If secθ + tanθ = p, then find the value of cosecθ.

Solution

$sec \theta + tan \theta = p \longrightarrow (1)$

We know that

$\tt sec^{2} \theta - tan^{2} \theta =1$

$\implies (sec \theta + tan \theta )(sec \theta - tan \theta)=1$

[ Because a² - b² = (a + b)(a - b) ]

$\implies p \times (sec \theta - tan \theta)=1$

$\implies sec \theta - tan \theta= \dfrac{1}{p} \longrightarrow(2)$

Adding (1) & (2)

$\implies sec \theta + tan \theta + (sec \theta - tan \theta) = p + \dfrac{1}{p}$

$\implies sec \theta + tan \theta + sec \theta - tan \theta = \dfrac{ {p}^{2} + 1 }{p}$

$\implies 2sec \theta = \dfrac{ {p}^{2} + 1 }{p}$

$\implies sec \theta = \dfrac{ {p}^{2} + 1 }{2p} \longrightarrow(3)$

Subtracting (2) from (1)

$\implies sec \theta + tan \theta - (sec \theta - tan \theta) = p - \dfrac{1}{p}$

$\implies sec \theta + tan \theta - sec \theta + tan \theta= \dfrac{ {p}^{2} - 1}{p}$

$\implies 2tan \theta= \dfrac{ {p}^{2} - 1}{p}$

$\implies tan \theta= \dfrac{ {p}^{2} - 1}{2p} \longrightarrow(4)$

Dividing (3) by (4)

$\implies sec \theta \div tan \theta = \dfrac{ {p}^{2} + 1 }{2p} \div \dfrac{ {p}^{2} - 1 }{2p}$

$\implies \dfrac{1}{cos \theta} \div \dfrac{sin \theta}{cos \theta} = \dfrac{ {p}^{2} + 1 }{2p} \times \dfrac{2p}{ {p}^{2} - 1}$

[ Because secθ = 1/cosθ and tanθ = sinθ/cosθ ]

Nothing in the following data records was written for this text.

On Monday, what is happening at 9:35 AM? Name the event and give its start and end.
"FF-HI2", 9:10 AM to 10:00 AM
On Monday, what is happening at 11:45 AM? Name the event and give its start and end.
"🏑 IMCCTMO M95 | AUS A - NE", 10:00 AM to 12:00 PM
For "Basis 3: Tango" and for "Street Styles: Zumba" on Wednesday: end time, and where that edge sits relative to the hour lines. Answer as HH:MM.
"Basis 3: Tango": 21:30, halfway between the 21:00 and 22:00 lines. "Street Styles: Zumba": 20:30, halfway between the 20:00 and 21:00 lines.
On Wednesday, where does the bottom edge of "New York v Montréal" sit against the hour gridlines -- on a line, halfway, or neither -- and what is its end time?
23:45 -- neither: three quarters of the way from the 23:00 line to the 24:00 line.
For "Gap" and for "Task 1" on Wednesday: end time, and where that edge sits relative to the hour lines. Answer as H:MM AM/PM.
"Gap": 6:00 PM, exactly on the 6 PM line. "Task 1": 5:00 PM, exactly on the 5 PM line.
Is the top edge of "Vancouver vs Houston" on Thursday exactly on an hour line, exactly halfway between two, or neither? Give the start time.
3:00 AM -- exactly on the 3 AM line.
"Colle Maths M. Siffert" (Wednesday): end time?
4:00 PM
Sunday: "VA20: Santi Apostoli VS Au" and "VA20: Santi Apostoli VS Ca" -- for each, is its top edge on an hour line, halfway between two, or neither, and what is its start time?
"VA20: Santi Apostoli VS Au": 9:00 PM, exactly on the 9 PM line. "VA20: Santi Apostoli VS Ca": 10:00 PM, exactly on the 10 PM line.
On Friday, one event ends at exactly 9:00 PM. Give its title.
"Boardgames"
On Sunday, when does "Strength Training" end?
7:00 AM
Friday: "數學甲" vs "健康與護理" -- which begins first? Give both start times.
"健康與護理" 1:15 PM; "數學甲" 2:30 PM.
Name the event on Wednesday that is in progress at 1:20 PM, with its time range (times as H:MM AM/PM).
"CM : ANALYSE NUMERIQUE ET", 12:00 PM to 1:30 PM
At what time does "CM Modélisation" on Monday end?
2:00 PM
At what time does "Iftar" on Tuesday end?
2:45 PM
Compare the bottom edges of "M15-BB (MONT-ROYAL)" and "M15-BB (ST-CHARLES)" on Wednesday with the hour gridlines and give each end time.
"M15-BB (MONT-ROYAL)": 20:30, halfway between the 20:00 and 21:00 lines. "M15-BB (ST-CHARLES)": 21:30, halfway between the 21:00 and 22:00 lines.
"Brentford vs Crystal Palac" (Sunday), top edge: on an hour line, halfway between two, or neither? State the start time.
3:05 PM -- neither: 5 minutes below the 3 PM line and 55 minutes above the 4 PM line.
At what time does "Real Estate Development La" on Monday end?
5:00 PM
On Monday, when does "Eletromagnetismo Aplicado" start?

$\implies \dfrac{1}{cos \theta} \times \dfrac{cos \theta}{sin \theta} = \dfrac{ {p}^{2} + 1 }{ {p}^{2} - 1 }$

$\implies \dfrac{1}{sin \theta} = \dfrac{ {p}^{2} + 1 }{ {p}^{2} - 1 }$

$\implies cosec \theta = \boxed{\dfrac{ {p}^{2} + 1 }{ {p}^{2} - 1 } }$

[ Because 1/sinθ = cosecθ ]

Hence the value of cosecθ is (p² + 1)/(p² - 1).

Answer 2

Given :---

• secA + tanA = p

To Find :---

• cosecA ?

Formula used :---

• sec²A - tan²A = 1
• cotA = 1/tanA
• cosec²A - cot²A = 1
• (a² - b²) = (a+b)(a-b)
• (a²+2ab+b²) = (a+b)²

Solution :-------

secA+tanA = p ---------------------------- Equation (1)

using formula here, sec²A-tan²A = 1

and (a² - b²) = (a+b)(a-b)

→ (secA+tanA)(secA-tanA) = 1

→ secA-tanA = 1/p -----------------------Equation (2)

Subtracting Equation (2) from Equation (1) we get,

2tanA = p-(1/p)

→ tanA = (p²-1)/2p

using cotA = 1/tanA

→ cotA = 2p/(p²-1) ---------------------- Equation (3)

Now, using cosec²A-cot²A = 1

→ cosec²A = 1+cot²A

Putting value of cotA from Equation (3)

→ cosec²A = 1+[2p/(p²-1)]²

→ cosec²A = 1+4p²/(p²-1)²

→ cosec²A = (p⁴-2p²+1+4p²)/(p²-1)²

→ cosec²A = (p⁴+2p²+1)/(p²-1)²

→ cosec²A = (p²+1)²/(p²-1)²

→ cosecA = (p²+1)/(p²-1) (Ans)

(Hope it Helps you)